(Royal Albert Hall. 5th November. Review by Rob Edgar)
Patricia Kaas‘s Royal Albert Hall concert marked the precise date of the 50th anniversary of the death of Edith Piaf. Part of a world tour, the concert featured a collection of Piaf’s best known tunes re-orchestrated by Polish composer Abel Korzeniowski (who studied under maestro Krzysztof Penderecki). The concert was also the official launch of the French singer/ actor’s album Kaas chante Piaf (French EMI).
From the outset with Mon Dieu, it was very much Kaas’s show. Her voice is distinctive, smokier and slightly deeper than Piaf’s. The show was carefully produced and choreographed and featured dancing (courtesy of Kaas and a contemporary dancer) and films and images (some of which had never been seen before) of Piaf broadcast on the screen behind her. The intro to Milord also displayed the acting – appealing, if unashamedly over the top – of the Lorraine-born diva.
Milord was also the most interesting piece musically; instead of the usual jaunty cabaret style backing, Korzeniowski slowed it right down and transposed it into a minor key giving a dark and perhaps ironic meaning to the song.
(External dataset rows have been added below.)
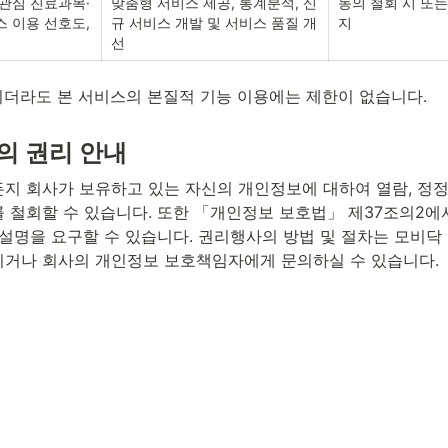
 관심 진료과목·
맞춤형 서비스 제공, 통계분석, 신
동의 철회 시 또는
 이용 선호도, 
규 서비스 개발 및 서비스 품질 개
지
선
시더라도 본 서비스의 본질적 기능 이용에는 제한이 없습니다.
의 권리 안내
지 회사가 보유하고 있는 자신의 개인정보에 대하여 열람, 정정·
 철회할 수 있습니다. 또한 「개인정보 보호법」 제37조의2에서
·설명을 요구할 수 있습니다. 권리행사의 방법 및 절차는 모비닥
거나 회사의 개인정보 보호책임자에게 문의하실 수 있습니다.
Padam Padam was another highlight, but the anthemic chorus was muddied by the Albert Halls’s acoustic and it was difficult sometimes to hear the pulse of the music.
She sang to a pre-recorded backing track made earlier by Korzeniowski, of the Royal Philharmonic Orchestra, which, at times, left the performance a little rigid and the arrangements, though lush and well executed, were often reminiscent of a Howard Shore film score; the hall’s sound did nothing to help either; at times it was impossible to hear her violinist.
The substantial Kaas fan-base in the hall had no such quibbles: I counted three standing ovations at the end of the night and at one point an audience member approached the stage with a bouquet of flowers! For those that enjoy elaborate stage shows, theatrical singing and dancing and the concept of the “diva” it would be a shame to miss.